TASK DETAILS | Retype each entry. Leave nothing out.

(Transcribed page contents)
########

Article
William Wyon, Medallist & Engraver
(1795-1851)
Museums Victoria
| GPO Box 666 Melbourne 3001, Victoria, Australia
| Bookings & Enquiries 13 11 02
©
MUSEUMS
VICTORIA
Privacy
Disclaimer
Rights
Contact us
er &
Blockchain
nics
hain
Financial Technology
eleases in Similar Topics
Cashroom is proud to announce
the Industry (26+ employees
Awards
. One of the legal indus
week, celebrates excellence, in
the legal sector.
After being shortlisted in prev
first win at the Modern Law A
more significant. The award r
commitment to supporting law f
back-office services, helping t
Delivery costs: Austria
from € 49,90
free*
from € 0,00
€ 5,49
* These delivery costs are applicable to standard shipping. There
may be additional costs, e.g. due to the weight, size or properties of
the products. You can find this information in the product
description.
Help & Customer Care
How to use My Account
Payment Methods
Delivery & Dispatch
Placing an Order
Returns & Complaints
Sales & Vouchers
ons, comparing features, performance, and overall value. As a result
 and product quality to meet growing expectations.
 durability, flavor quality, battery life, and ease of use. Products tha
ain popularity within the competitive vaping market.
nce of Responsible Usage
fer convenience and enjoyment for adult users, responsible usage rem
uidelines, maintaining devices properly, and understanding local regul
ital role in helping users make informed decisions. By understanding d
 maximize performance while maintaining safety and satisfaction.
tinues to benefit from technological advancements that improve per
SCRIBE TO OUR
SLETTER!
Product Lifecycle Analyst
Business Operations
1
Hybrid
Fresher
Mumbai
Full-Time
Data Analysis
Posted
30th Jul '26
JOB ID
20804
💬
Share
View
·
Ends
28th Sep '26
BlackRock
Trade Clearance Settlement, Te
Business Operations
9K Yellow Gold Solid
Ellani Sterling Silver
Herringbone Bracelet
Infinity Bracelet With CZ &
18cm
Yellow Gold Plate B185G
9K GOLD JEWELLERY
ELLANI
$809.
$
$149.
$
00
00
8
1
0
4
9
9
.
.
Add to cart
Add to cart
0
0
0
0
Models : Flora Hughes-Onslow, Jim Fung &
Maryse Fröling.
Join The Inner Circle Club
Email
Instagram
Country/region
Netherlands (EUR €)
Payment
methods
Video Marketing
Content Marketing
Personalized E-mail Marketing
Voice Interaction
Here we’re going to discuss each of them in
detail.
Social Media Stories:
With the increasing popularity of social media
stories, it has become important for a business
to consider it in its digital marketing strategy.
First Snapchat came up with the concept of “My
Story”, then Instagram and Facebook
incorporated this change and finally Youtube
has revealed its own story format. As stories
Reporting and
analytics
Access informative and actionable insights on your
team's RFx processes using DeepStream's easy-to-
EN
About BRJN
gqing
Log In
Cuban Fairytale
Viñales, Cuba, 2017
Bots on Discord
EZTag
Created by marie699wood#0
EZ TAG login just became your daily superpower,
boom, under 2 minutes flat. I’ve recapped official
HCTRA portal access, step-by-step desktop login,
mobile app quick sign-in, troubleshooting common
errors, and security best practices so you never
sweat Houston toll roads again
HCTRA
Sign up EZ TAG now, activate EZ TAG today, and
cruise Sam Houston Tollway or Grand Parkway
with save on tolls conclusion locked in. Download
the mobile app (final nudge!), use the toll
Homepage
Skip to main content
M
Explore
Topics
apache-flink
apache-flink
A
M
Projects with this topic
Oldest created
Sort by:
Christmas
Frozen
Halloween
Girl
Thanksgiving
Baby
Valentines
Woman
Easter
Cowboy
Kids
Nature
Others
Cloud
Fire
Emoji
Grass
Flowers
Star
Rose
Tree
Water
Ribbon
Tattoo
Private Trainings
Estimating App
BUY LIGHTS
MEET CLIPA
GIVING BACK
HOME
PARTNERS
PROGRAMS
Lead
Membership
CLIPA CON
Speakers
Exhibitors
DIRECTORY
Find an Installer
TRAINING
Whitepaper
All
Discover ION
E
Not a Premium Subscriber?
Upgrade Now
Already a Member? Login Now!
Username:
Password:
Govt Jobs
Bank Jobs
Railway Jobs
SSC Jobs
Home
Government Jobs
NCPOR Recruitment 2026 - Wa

########

THE ANSWER |
Article
William Wyon, Medallist & Engraver
(1795-1851)
Museums Victoria
| GPO Box 666 Melbourne 3001, Victoria, Australia
| Bookings & Enquiries 13 11 02
©
MUSEUMS
VICTORIA
Privacy
Disclaimer
Rights
Contact us
er &
Blockchain
nics
hain
Financial Technology
eleases in Similar Topics
Cashroom is proud to announce
the Industry (26+ employees
Awards
. One of the legal indus
week, celebrates excellence, in
the legal sector.
After being shortlisted in prev
first win at the Modern Law A
more significant. The award r
commitment to supporting law f
back-office services, helping t
Delivery costs: Austria
from € 49,90
free*
from € 0,00
€ 5,49
* These delivery costs are applicable to standard shipping. There
may be additional costs, e.g. due to the weight, size or properties of
the products. You can find this information in the product
description.
Help & Customer Care
How to use My Account
Payment Methods
Delivery & Dispatch
Placing an Order
Returns & Complaints
Sales & Vouchers
ons, comparing features, performance, and overall value. As a result
 and product quality to meet growing expectations.
 durability, flavor quality, battery life, and ease of use. Products tha
ain popularity within the competitive vaping market.
nce of Responsible Usage
fer convenience and enjoyment for adult users, responsible usage rem
uidelines, maintaining devices properly, and understanding local regul
ital role in helping users make informed decisions. By understanding d
 maximize performance while maintaining safety and satisfaction.
tinues to benefit from technological advancements that improve per
SCRIBE TO OUR
SLETTER!
Product Lifecycle Analyst
Business Operations
1
Hybrid
Fresher
Mumbai
Full-Time
Data Analysis
Posted
30th Jul '26
JOB ID
20804
💬
Share
View
·
Ends
28th Sep '26
BlackRock
Trade Clearance Settlement, Te
Business Operations
9K Yellow Gold Solid
Ellani Sterling Silver
Herringbone Bracelet
Infinity Bracelet With CZ &
18cm
Yellow Gold Plate B185G
9K GOLD JEWELLERY
ELLANI
$809.
$
$149.
$
00
00
8
1
0
4
9
9
.
.
Add to cart
Add to cart
0
0
0
0
Models : Flora Hughes-Onslow, Jim Fung &
Maryse Fröling.
Join The Inner Circle Club
Email
Instagram
Country/region
Netherlands (EUR €)
Payment
methods
Video Marketing
Content Marketing
Personalized E-mail Marketing
Voice Interaction
Here we’re going to discuss each of them in
detail.
Social Media Stories:
With the increasing popularity of social media
stories, it has become important for a business
to consider it in its digital marketing strategy.
First Snapchat came up with the concept of “My
Story”, then Instagram and Facebook
incorporated this change and finally Youtube
has revealed its own story format. As stories
Reporting and
analytics
Access informative and actionable insights on your
team's RFx processes using DeepStream's easy-to-
EN
About BRJN
gqing
Log In
Cuban Fairytale
Viñales, Cuba, 2017
Bots on Discord
EZTag
Created by marie699wood#0
EZ TAG login just became your daily superpower,
boom, under 2 minutes flat. I’ve recapped official
HCTRA portal access, step-by-step desktop login,
mobile app quick sign-in, troubleshooting common
errors, and security best practices so you never
sweat Houston toll roads again
HCTRA
Sign up EZ TAG now, activate EZ TAG today, and
cruise Sam Houston Tollway or Grand Parkway
with save on tolls conclusion locked in. Download
the mobile app (final nudge!), use the toll
Homepage
Skip to main content
M
Explore
Topics
apache-flink
apache-flink
A
M
Projects with this topic
Oldest created
Sort by:
Christmas
Frozen
Halloween
Girl
Thanksgiving
Baby
Valentines
Woman
Easter
Cowboy
Kids
Nature
Others
Cloud
Fire
Emoji
Grass
Flowers
Star
Rose
Tree
Water
Ribbon
Tattoo
Private Trainings
Estimating App
BUY LIGHTS
MEET CLIPA
GIVING BACK
HOME
PARTNERS
PROGRAMS
Lead
Membership
CLIPA CON
Speakers
Exhibitors
DIRECTORY
Find an Installer
TRAINING
Whitepaper
All
Discover ION
E
Not a Premium Subscriber?
Upgrade Now
Already a Member? Login Now!
Username:
Password:
Govt Jobs
Bank Jobs
Railway Jobs
SSC Jobs
Home
Government Jobs
NCPOR Recruitment 2026 - Wa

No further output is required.